Passage to read
Start of Block
A simpler regular expression to parse quoted strings - javascript

The question is simple. I have a string that contains multiple elements which are embedded in single-quotation marks:
var str = "'alice' 'anna marie' 'benjamin' 'christin' 'david' 'muhammad ali'"
And I want to parse it so that I have all those names in an array:
result = [
'alice',
'anna marie',
'benjamin',
'christin',
'david',
'muhammad ali'
]
Currently I'm using this code to do the job:
var result = str.match(/\s*'(.*?)'\s*'(.*?)'\s*'(.*?)'\s*'(.*?)'/);
But this regular expression is too long and it's not flexible, so if I have more elements in the str string, I have to edit the regular expression.
What is the fastest and most efficient way to do this parsing? Performance and felxibility is important in our web application.
End of Block
Provided data
Start of Block
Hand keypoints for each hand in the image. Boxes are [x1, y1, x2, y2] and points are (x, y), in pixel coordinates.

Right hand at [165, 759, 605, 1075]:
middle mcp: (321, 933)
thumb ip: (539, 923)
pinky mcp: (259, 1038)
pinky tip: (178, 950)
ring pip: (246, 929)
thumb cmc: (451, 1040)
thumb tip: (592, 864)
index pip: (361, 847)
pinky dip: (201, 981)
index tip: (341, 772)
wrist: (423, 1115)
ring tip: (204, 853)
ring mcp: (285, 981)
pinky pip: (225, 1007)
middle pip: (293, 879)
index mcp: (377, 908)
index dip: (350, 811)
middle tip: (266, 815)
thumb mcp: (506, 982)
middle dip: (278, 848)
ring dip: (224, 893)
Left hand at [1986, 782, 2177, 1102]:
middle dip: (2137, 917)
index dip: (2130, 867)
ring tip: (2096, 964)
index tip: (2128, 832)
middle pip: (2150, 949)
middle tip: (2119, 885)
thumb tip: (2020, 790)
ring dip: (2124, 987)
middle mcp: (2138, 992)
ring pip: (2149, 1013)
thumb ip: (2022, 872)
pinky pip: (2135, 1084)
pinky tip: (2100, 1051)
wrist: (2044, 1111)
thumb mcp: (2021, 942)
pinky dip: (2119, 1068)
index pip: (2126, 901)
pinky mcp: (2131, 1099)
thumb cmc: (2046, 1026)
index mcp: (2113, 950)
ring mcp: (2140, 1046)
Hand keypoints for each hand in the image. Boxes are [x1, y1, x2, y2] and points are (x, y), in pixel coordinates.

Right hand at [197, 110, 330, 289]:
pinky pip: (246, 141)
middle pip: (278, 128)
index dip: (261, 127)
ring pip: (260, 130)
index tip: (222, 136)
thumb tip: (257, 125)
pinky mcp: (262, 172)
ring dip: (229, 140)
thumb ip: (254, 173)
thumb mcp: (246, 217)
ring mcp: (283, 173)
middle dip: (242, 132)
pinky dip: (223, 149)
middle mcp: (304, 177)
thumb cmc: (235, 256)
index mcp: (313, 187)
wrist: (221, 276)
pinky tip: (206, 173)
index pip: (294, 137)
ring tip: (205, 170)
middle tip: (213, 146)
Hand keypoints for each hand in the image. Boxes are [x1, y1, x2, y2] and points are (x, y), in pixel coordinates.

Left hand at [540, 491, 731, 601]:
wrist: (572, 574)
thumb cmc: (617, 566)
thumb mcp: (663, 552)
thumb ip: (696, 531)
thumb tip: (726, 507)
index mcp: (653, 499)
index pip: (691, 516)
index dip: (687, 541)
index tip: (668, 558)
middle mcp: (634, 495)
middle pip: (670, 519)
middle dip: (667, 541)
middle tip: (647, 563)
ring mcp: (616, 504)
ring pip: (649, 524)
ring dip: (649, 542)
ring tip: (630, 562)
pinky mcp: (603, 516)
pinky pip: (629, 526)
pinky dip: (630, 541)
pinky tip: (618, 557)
End of Block
Problem to solve
Continue the question on parsing quoted strings with a regular expression in JavaScript, starting right after its last sentence.

Response
I have looked at the following question but they are not my answer:
Regular Expression For Quoted String
Regular Expression - How To Find Words and Quoted Phrases

Define the pattern once and use the global g flag.
var matches = str.match(/'[^']*'/g);
If you want the tokens without the single quotes around them, the normal approach would be to use sub-matches in REGEX - however JavaScript doesn't support the capturing of sub-groups when the g flag is used. The simplest (though not necessarily most efficient) way around this would be to remove them afterwards, iteratively:
if (matches)
for (var i=0, len=matches.length; i<len; i++)
matches[i] = matches[i].replace(/'/g, '');
[EDIT] - as the other answers say, you could use split() instead, but only if you can rely on there always being a space (or some common delimiter) between each token in your string.

A different approach
I came here needing an approach that could parse a string for quotes and non quotes, preserve the order of quotes and non quotes, then output it with specific tags wrapped around them for React or React Native so I ended up not using the answers here because I wasn't sure how to get them to fit my need then did this instead.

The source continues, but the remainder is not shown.